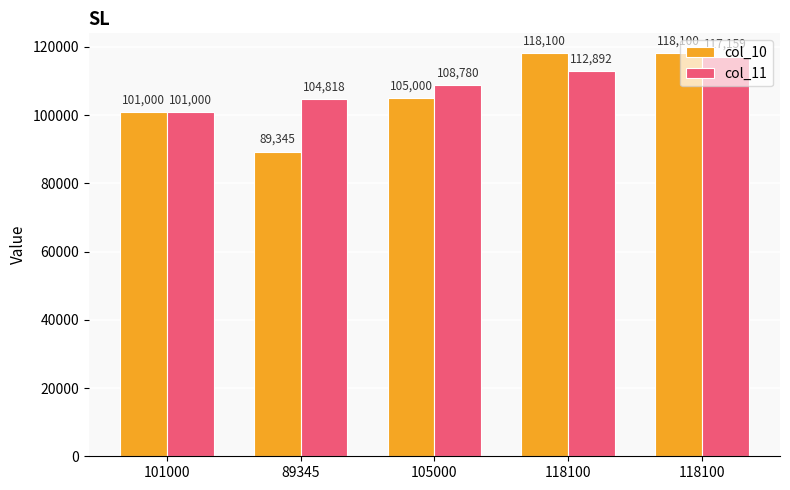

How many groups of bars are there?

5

******

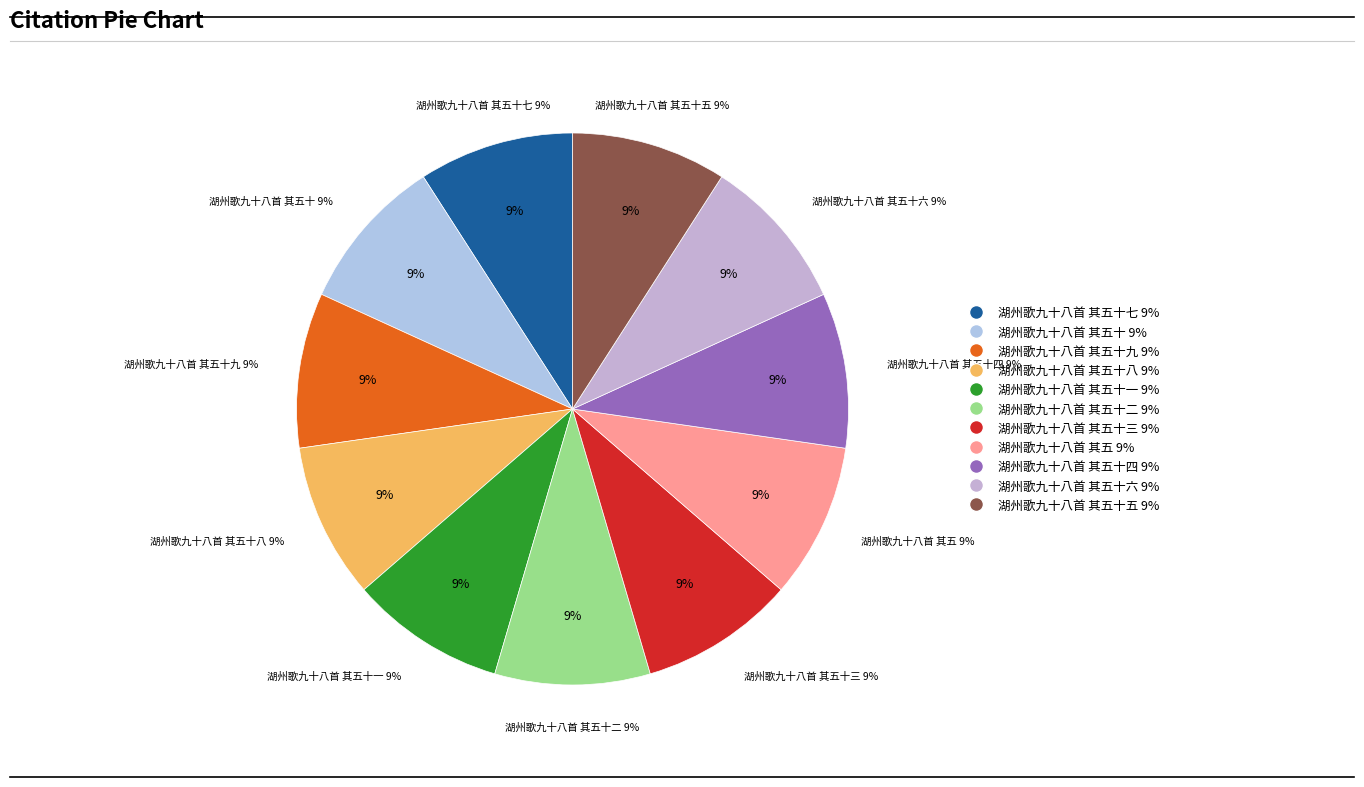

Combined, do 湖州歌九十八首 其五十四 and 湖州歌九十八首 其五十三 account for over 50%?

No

******

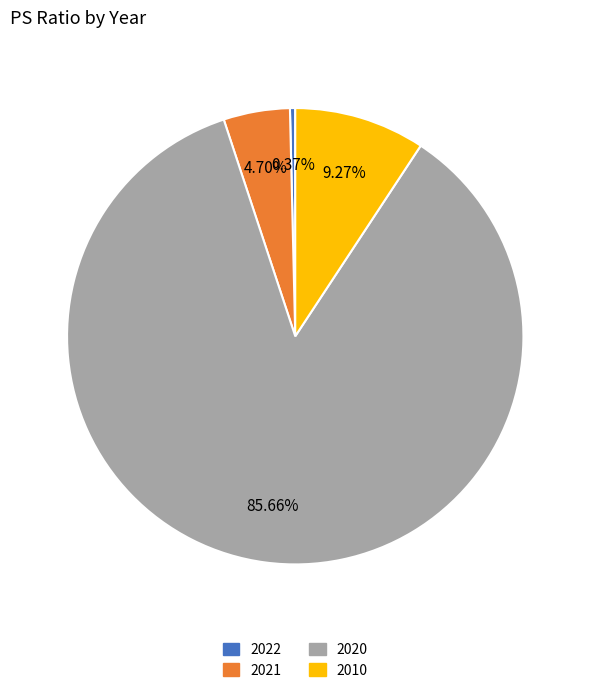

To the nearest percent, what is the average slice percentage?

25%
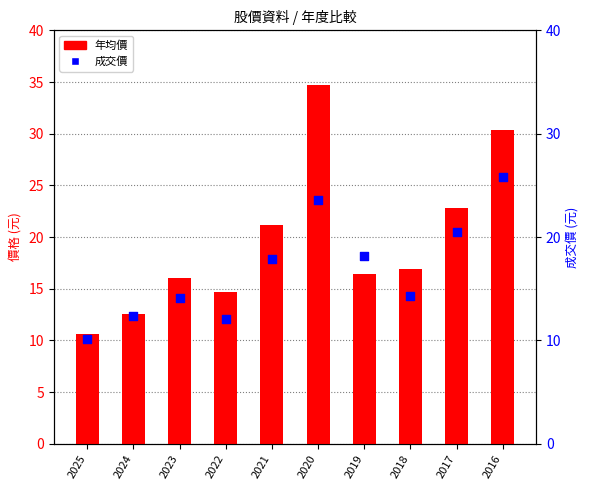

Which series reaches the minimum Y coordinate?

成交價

******

> INSTRUCTIONS TO FOLLOW
Pull out each line from the rows above that contains the word "Combined" and list them.

> WRITTEN ANSWER
Combined, do 湖州歌九十八首 其五十四 and 湖州歌九十八首 其五十三 account for over 50%?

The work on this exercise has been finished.